### DATA FOR ANALYSIS
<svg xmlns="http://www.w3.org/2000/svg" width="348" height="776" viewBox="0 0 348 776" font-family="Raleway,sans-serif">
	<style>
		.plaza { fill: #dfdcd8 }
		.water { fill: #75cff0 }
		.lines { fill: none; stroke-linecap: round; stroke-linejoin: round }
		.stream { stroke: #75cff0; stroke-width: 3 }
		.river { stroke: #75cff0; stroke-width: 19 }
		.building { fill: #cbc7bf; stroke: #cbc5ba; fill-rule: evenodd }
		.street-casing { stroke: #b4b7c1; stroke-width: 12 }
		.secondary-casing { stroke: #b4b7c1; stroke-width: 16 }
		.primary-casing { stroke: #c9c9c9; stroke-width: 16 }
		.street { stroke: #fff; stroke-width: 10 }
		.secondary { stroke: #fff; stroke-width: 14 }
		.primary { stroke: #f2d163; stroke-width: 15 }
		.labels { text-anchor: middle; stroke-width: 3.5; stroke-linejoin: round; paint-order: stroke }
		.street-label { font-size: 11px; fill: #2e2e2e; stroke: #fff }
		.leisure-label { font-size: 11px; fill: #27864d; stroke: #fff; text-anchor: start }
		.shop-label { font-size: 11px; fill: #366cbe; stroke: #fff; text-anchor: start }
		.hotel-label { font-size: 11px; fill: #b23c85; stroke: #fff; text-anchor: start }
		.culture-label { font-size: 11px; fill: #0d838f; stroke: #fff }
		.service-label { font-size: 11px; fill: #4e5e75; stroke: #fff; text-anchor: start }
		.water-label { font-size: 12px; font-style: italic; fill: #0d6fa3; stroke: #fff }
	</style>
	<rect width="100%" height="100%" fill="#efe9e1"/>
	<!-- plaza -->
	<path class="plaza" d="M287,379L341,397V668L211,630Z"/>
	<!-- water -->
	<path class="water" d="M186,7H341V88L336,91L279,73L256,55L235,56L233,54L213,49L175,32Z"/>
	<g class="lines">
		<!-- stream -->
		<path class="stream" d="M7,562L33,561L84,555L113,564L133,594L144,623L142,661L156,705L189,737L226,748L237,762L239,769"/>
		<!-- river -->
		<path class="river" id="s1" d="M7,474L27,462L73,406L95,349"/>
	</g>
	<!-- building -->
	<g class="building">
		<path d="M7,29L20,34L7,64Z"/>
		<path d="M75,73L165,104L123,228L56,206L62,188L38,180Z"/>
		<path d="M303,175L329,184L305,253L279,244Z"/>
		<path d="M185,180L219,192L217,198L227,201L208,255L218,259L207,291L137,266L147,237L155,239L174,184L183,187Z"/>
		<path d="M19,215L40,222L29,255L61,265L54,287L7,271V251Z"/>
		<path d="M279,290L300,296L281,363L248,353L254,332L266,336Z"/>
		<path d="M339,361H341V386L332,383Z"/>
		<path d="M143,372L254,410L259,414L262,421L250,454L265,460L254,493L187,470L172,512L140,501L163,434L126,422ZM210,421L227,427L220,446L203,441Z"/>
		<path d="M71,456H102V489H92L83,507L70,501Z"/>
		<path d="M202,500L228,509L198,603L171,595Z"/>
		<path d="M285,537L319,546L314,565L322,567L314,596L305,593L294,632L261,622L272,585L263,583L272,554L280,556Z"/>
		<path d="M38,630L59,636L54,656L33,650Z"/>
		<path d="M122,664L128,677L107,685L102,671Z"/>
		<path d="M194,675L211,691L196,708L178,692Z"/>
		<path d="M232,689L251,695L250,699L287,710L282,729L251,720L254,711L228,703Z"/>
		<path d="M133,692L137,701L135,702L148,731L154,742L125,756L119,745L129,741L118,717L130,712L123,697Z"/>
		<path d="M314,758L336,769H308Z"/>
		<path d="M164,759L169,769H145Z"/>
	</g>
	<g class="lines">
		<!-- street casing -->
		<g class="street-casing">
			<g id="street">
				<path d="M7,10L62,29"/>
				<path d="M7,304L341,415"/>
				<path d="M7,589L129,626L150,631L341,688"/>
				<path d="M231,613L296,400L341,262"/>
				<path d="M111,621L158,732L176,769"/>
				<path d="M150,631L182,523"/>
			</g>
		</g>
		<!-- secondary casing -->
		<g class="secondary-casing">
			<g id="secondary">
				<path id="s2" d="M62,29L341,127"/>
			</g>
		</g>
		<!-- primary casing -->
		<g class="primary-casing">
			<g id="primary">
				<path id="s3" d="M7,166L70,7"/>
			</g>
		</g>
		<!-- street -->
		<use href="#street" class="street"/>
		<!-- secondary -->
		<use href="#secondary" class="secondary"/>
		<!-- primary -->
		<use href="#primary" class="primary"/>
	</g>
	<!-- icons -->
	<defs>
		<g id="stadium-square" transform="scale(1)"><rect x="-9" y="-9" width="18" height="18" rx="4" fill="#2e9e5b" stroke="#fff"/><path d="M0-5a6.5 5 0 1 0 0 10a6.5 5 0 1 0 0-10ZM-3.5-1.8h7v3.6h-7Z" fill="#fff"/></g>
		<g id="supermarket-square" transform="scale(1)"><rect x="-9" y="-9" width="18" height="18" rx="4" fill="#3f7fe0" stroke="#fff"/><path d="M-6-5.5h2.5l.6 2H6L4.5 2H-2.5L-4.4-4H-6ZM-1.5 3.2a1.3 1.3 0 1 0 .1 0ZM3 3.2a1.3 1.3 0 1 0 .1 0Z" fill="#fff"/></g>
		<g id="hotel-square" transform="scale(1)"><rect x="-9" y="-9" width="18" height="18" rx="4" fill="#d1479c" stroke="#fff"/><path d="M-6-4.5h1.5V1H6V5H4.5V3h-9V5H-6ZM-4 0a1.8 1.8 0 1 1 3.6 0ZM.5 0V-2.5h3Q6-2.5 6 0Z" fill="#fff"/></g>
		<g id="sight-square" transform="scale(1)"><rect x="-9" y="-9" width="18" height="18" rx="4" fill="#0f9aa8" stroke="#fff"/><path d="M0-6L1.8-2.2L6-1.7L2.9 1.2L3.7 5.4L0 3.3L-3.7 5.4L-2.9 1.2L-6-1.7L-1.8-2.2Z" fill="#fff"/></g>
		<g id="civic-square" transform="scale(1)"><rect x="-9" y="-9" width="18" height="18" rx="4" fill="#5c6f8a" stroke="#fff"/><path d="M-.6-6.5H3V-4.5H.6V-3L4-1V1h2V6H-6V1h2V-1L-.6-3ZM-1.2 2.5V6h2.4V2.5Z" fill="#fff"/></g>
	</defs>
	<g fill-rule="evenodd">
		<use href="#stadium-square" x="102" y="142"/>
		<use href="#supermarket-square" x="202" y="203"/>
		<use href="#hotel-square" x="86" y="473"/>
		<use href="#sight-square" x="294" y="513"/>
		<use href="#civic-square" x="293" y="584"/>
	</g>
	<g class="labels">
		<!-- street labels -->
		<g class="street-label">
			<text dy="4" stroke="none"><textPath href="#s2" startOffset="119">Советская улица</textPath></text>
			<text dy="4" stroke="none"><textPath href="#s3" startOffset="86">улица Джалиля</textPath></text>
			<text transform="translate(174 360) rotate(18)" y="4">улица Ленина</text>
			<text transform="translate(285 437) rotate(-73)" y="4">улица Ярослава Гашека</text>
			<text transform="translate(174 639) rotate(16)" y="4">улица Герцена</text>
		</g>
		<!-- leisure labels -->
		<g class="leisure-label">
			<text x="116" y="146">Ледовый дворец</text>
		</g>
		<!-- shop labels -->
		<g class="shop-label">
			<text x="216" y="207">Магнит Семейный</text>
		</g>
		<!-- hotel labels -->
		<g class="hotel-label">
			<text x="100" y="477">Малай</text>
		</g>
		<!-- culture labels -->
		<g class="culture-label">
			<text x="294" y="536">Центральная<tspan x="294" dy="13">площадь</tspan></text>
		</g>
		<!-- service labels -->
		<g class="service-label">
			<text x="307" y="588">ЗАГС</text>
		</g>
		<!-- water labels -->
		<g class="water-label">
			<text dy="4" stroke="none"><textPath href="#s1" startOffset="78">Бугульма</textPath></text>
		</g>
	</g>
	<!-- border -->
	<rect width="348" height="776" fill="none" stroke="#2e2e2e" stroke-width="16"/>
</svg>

### TASK PROMPT
In the data above, which lines lie between the line with "none; stroke-linecap: round;" and the line with "#c9c9c9; stroke-width: 16", inclusive? Print those lines exactly and nothing else.

### ANSWER TO THIS EXERCISE
		.lines { fill: none; stroke-linecap: round; stroke-linejoin: round }
		.stream { stroke: #75cff0; stroke-width: 3 }
		.river { stroke: #75cff0; stroke-width: 19 }
		.building { fill: #cbc7bf; stroke: #cbc5ba; fill-rule: evenodd }
		.street-casing { stroke: #b4b7c1; stroke-width: 12 }
		.secondary-casing { stroke: #b4b7c1; stroke-width: 16 }
		.primary-casing { stroke: #c9c9c9; stroke-width: 16 }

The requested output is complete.